Ben Rhodes Is Suddenly Interested in Congressional Authorization

Deputy U.S. National Security Advisor Ben Rhodes participates in the Washington Ideas Forum in Washington, September 30, 2015. (Jonathan Ernst/Reuters)

Former national security adviser Ben Rhodes, the architect of the Iran nuclear deal, purposely structured the JCPOA as a treaty that was not a treaty because he and his boss, President Obama, had no intention whatsoever of doing with the JCPOA what the Constitution mandates for all treaties, which is to obtain the approval of two-thirds of the Senate.
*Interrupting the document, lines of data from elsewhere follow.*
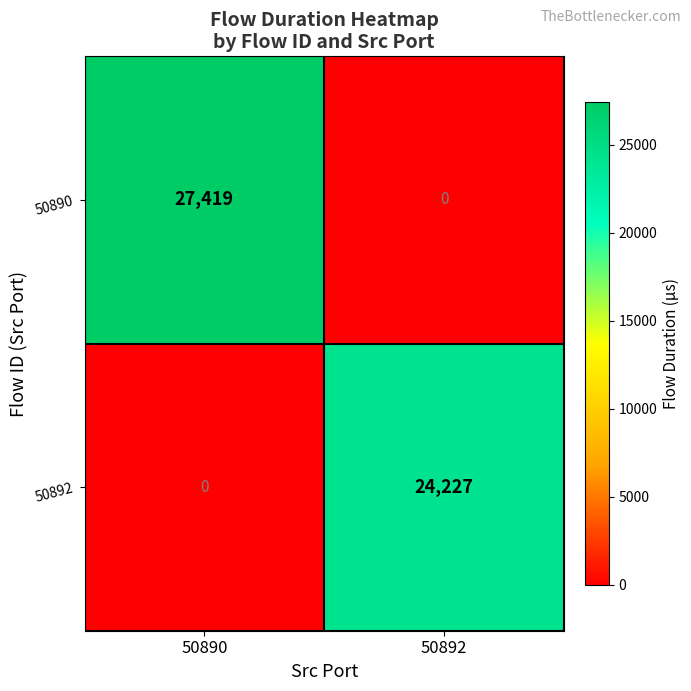

Reading right to left, list all the values displayed in this chart.

50890: 0	27419
50892: 24227	0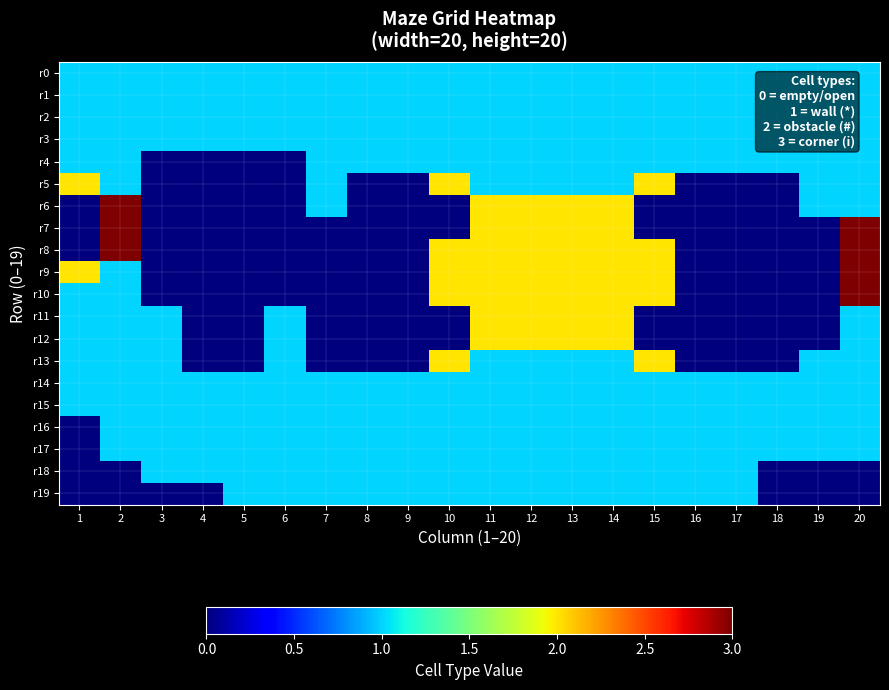

Reading left to right, extract all data points from this chart.

r0: 1=1	2=1	3=1	4=1	5=1	6=1	7=1	8=1	9=1	10=1	11=1	12=1	13=1	14=1	15=1	16=1	17=1	18=1	19=1	20=1
r1: 1=1	2=1	3=1	4=1	5=1	6=1	7=1	8=1	9=1	10=1	11=1	12=1	13=1	14=1	15=1	16=1	17=1	18=1	19=1	20=1
r2: 1=1	2=1	3=1	4=1	5=1	6=1	7=1	8=1	9=1	10=1	11=1	12=1	13=1	14=1	15=1	16=1	17=1	18=1	19=1	20=1
r3: 1=1	2=1	3=1	4=1	5=1	6=1	7=1	8=1	9=1	10=1	11=1	12=1	13=1	14=1	15=1	16=1	17=1	18=1	19=1	20=1
r4: 1=1	2=1	3=0	4=0	5=0	6=0	7=1	8=1	9=1	10=1	11=1	12=1	13=1	14=1	15=1	16=1	17=1	18=1	19=1	20=1
r5: 1=2	2=1	3=0	4=0	5=0	6=0	7=1	8=0	9=0	10=2	11=1	12=1	13=1	14=1	15=2	16=0	17=0	18=0	19=1	20=1
r6: 1=0	2=3	3=0	4=0	5=0	6=0	7=1	8=0	9=0	10=0	11=2	12=2	13=2	14=2	15=0	16=0	17=0	18=0	19=1	20=1
r7: 1=0	2=3	3=0	4=0	5=0	6=0	7=0	8=0	9=0	10=0	11=2	12=2	13=2	14=2	15=0	16=0	17=0	18=0	19=0	20=3
r8: 1=0	2=3	3=0	4=0	5=0	6=0	7=0	8=0	9=0	10=2	11=2	12=2	13=2	14=2	15=2	16=0	17=0	18=0	19=0	20=3
r9: 1=2	2=1	3=0	4=0	5=0	6=0	7=0	8=0	9=0	10=2	11=2	12=2	13=2	14=2	15=2	16=0	17=0	18=0	19=0	20=3
r10: 1=1	2=1	3=0	4=0	5=0	6=0	7=0	8=0	9=0	10=2	11=2	12=2	13=2	14=2	15=2	16=0	17=0	18=0	19=0	20=3
r11: 1=1	2=1	3=1	4=0	5=0	6=1	7=0	8=0	9=0	10=0	11=2	12=2	13=2	14=2	15=0	16=0	17=0	18=0	19=0	20=1
r12: 1=1	2=1	3=1	4=0	5=0	6=1	7=0	8=0	9=0	10=0	11=2	12=2	13=2	14=2	15=0	16=0	17=0	18=0	19=0	20=1
r13: 1=1	2=1	3=1	4=0	5=0	6=1	7=0	8=0	9=0	10=2	11=1	12=1	13=1	14=1	15=2	16=0	17=0	18=0	19=1	20=1
r14: 1=1	2=1	3=1	4=1	5=1	6=1	7=1	8=1	9=1	10=1	11=1	12=1	13=1	14=1	15=1	16=1	17=1	18=1	19=1	20=1
r15: 1=1	2=1	3=1	4=1	5=1	6=1	7=1	8=1	9=1	10=1	11=1	12=1	13=1	14=1	15=1	16=1	17=1	18=1	19=1	20=1
r16: 1=0	2=1	3=1	4=1	5=1	6=1	7=1	8=1	9=1	10=1	11=1	12=1	13=1	14=1	15=1	16=1	17=1	18=1	19=1	20=1
r17: 1=0	2=1	3=1	4=1	5=1	6=1	7=1	8=1	9=1	10=1	11=1	12=1	13=1	14=1	15=1	16=1	17=1	18=1	19=1	20=1
r18: 1=0	2=0	3=1	4=1	5=1	6=1	7=1	8=1	9=1	10=1	11=1	12=1	13=1	14=1	15=1	16=1	17=1	18=0	19=0	20=0
r19: 1=0	2=0	3=0	4=0	5=1	6=1	7=1	8=1	9=1	10=1	11=1	12=1	13=1	14=1	15=1	16=1	17=1	18=0	19=0	20=0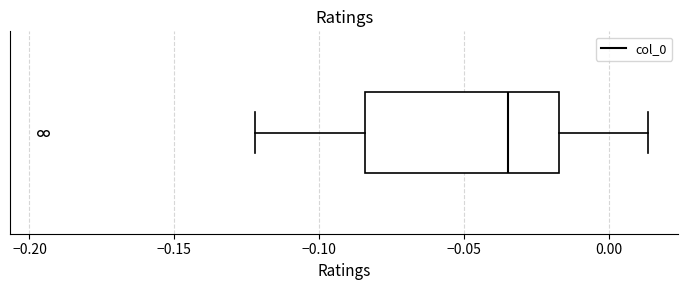

Transcribe this box plot: give where the median line is, the range the box spans, and where the two whiskers end, as read against the x-axis. The values are not printed on the chart, so give them approximately, as read against the axis.

median -0.035, box -0.085 to -0.015, whiskers -0.120 to 0.015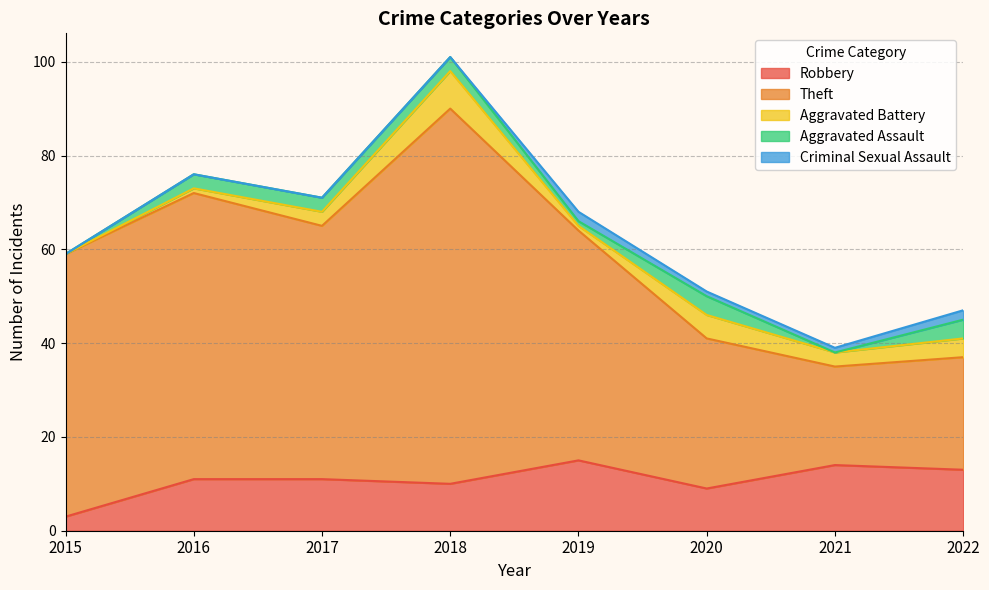

What is the highest value of the Aggravated Assault series?

4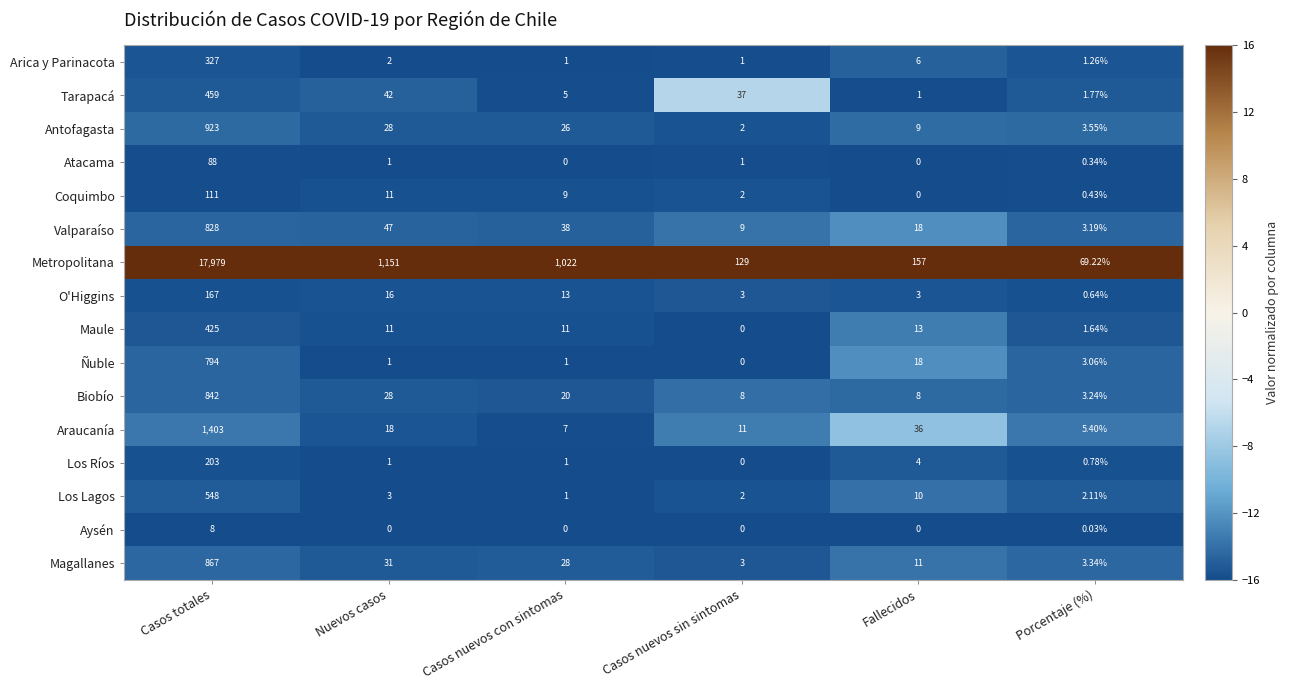

At which category is the sum across all series the highest?

Casos totales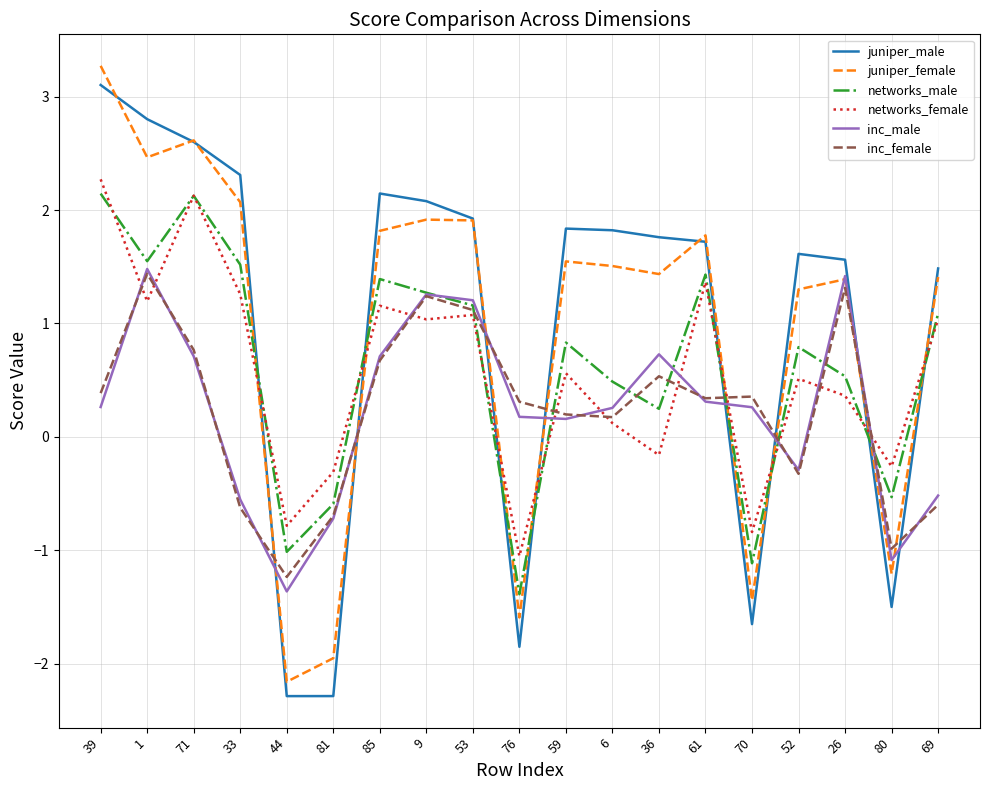

True or false: juniper_female and juniper_male intersect in this chart.

True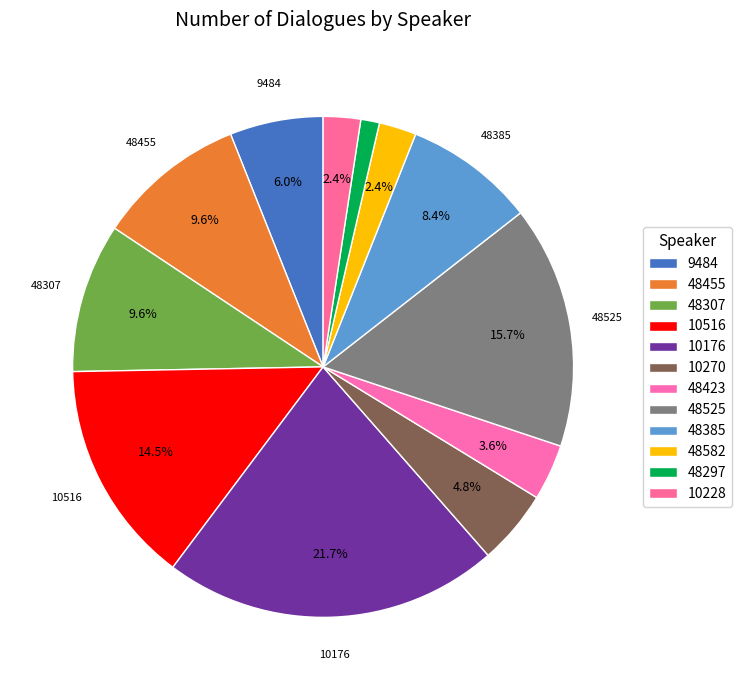

What percentage is NOT represented by 9484?

94.0%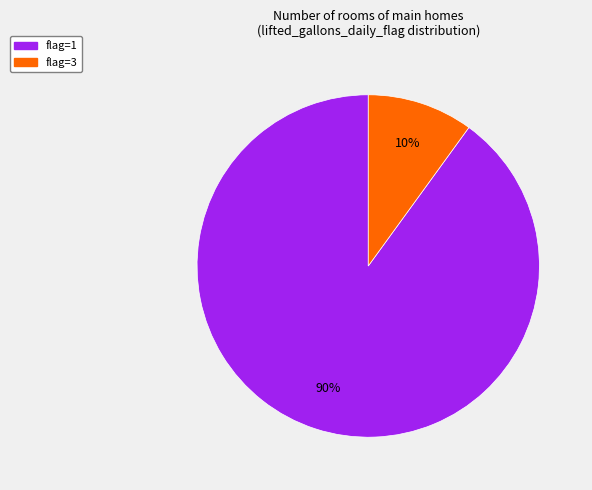

What is the majority slice?

flag=1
Rhodes and Obama simply rammed through what was in effect a treaty without seeking the approval of even one Senator.

Yet here is Rhodes after the strike that killed Qasem Soleimani, the commander of the secretive Iranian Quds force that sows mischief (and kills Americans, and ordered the attack on the U.S. embassy in Baghdad) outside Iran’s borders.

 

Rhodes’s tweet is incomprehensible unless one or both of the following two conditions applies: 1) Rhodes is very, very stupid; 2) Rhodes thinks one set of laws and principles applies to presidents he likes and another set applies to presidents he doesn’t like. Congress gets to “assert itself” in the Trump Administration’s foreign policy? When Rhodes was in charge of President Obama’s foreign policy (a documentary showed him bossing around Secretary of State John Kerry), he not only didn’t solicit Congress’s opinion on Iran policy but took extraordinary action purposely to cut the Senate out of a matter of which it should have had oversight.

Moreover, as David French at The Dispatch points out this morning, the strike that killed Soleimani actually was authorized under the Constitution because (as Rhodes may or may not remember) Congress did approve of U.S. military actions in Iraq. Those actions were re-authorized by the Obama Administration.

Whether the Soleimani hit was a good idea is worth debating, but President Trump did have the proper authority to order it.